Wormlust/Haud Mundus - Oblivio Appositus
Total Holocaust Records
Black Metal
4 songs (38:40)
Release year: 2009
Total Holocaust Records
Reviewed by Charles
Archive review
Wormlust released an absolute gem of horrific black-ambient this year in Svarthol; a record good enough, in fact, to get me to fork out for this split from last year with Ireland’s Haud Mundus. On Oblivio Appositus, though, you can largely forget Svarthol’s washed-out expanses of proggy clean ambiance. Both bands are largely on the same hideous page here, offering a portmanteau of misshapen and grumbling depressive black metal. And, if you are in the mood, it is a captivating forty minutes of music.

Haud Mundus open with two contributions. The 13-minute monstrosity that is Veins of Stone is slithering and formless, repeatedly dying away into passages of abstract noise and sinister melody, before kicking up again into pulsating, barbarous riffing that evokes a more muscular Ruins of Beverast. It’s hard to find any real structure to it, but perhaps this doesn’t really matter if you are craving the aural equivalent of being dragged through a thorny ditch by your hair, for the entire duration of an icy winter night. And that’s why you buy sort of thing, isn’t it? Forever Desiccate the Seed initially seems more shapely, opening with some almost Opeth-ian 6/8 melodic fire, but this too derails again and again into ghastly catacombs of hissing death sound effects and grimly mumbling clean melodies.

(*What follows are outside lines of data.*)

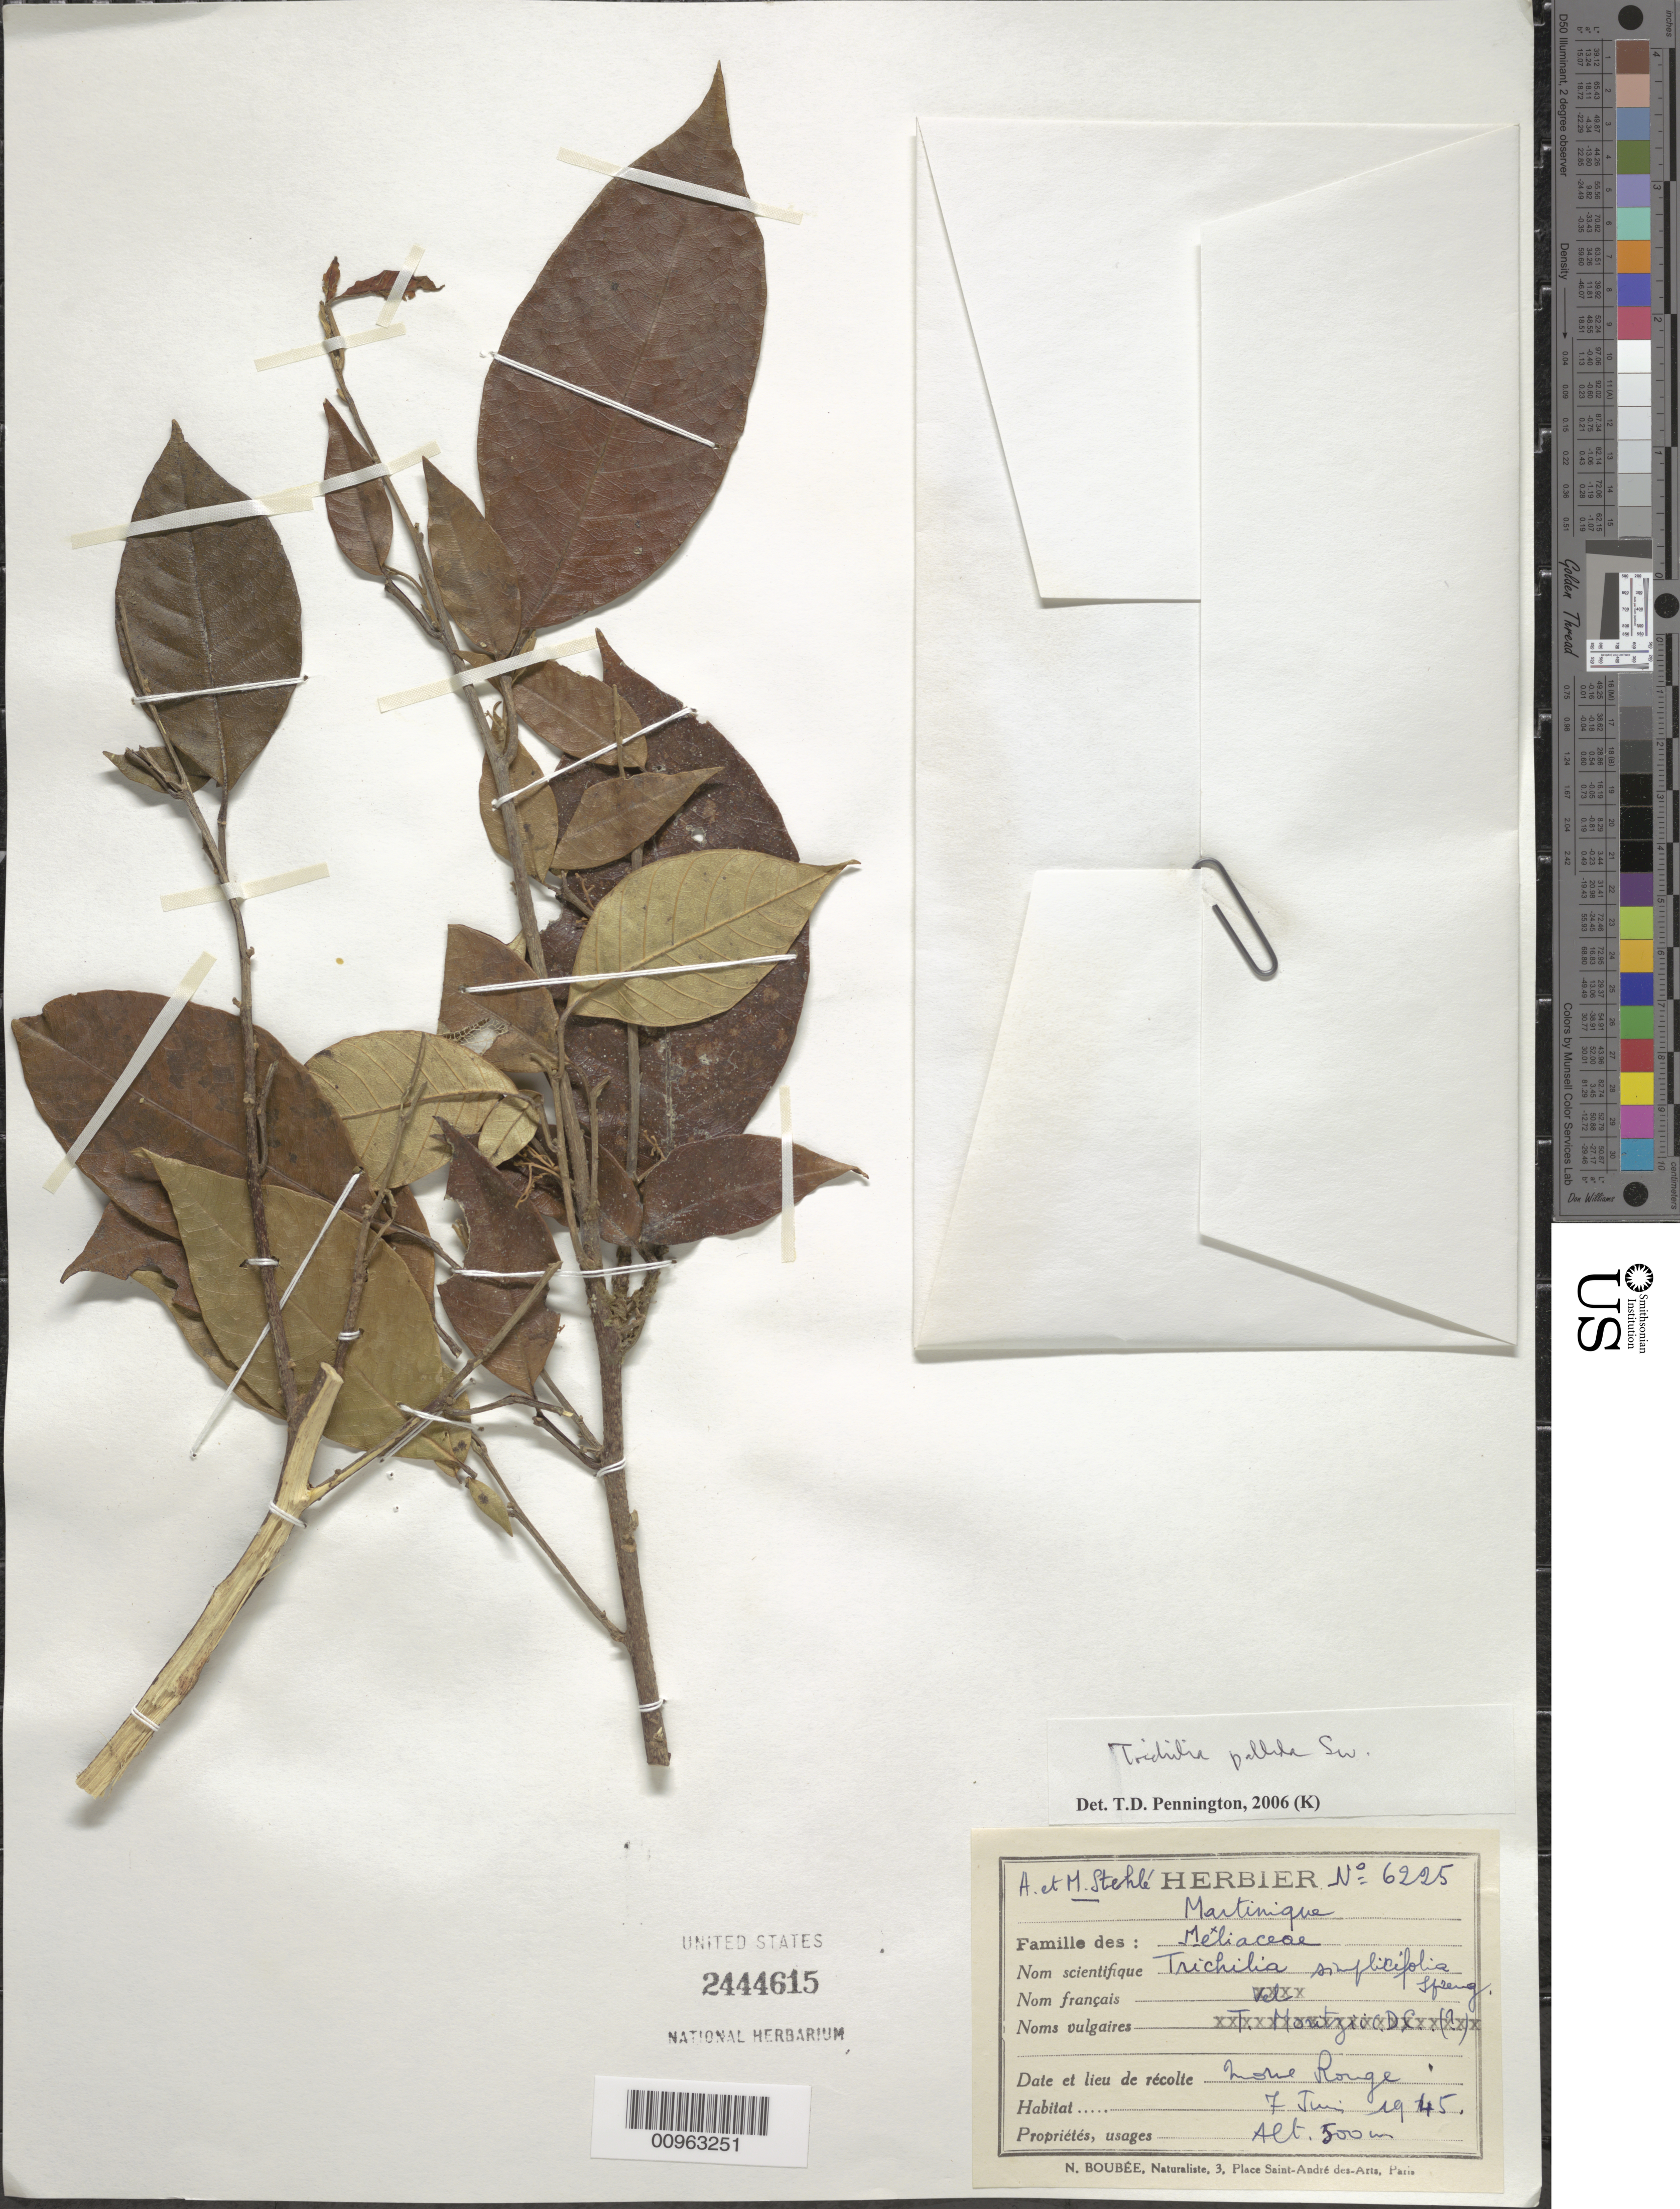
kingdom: Plantae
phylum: Tracheophyta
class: Magnoliopsida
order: Sapindales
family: Meliaceae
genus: Trichilia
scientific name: Trichilia pallida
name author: Sw.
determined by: Pennington, T. D., (K)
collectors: H. Stehlé & M. Stehlé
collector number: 6225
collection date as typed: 07 Jun 1945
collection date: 1945-06-07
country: Martinique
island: Martinique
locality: Morne Rouge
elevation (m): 500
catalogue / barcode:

Not to be outdone, Wormlust follows this Lovecraftian weirdness with something quite similar. This Icelandic project’s contributions are an exceptionally dark brace of tracks, winding slowly through crawling, dissonant riffs and dripping, fuzzy ambiance to create something quite spectacularly horrible. The Larvean Inauguration opens with a formlessly writhing mess of hazy black metal guitar and rusty percussion, building up a kind of shambling steam into a decayed procession of groaning non-riffs. I can’t think of anything which just sounds as unrelentingly pestilential, and as cacklingly otherworldly.

If you search, you will find melodies here, sometimes touching ones, but don’t listen to it for that reason. If you pay attention you will also find riffs, often crunching and menacing, but don’t listen to it for that reason, either. Listen to Oblivio Appositus because it is a frightening record, which evokes unfathomable cosmic horror in your mind as powerfully as any film or literature. This is what black metal should really be about.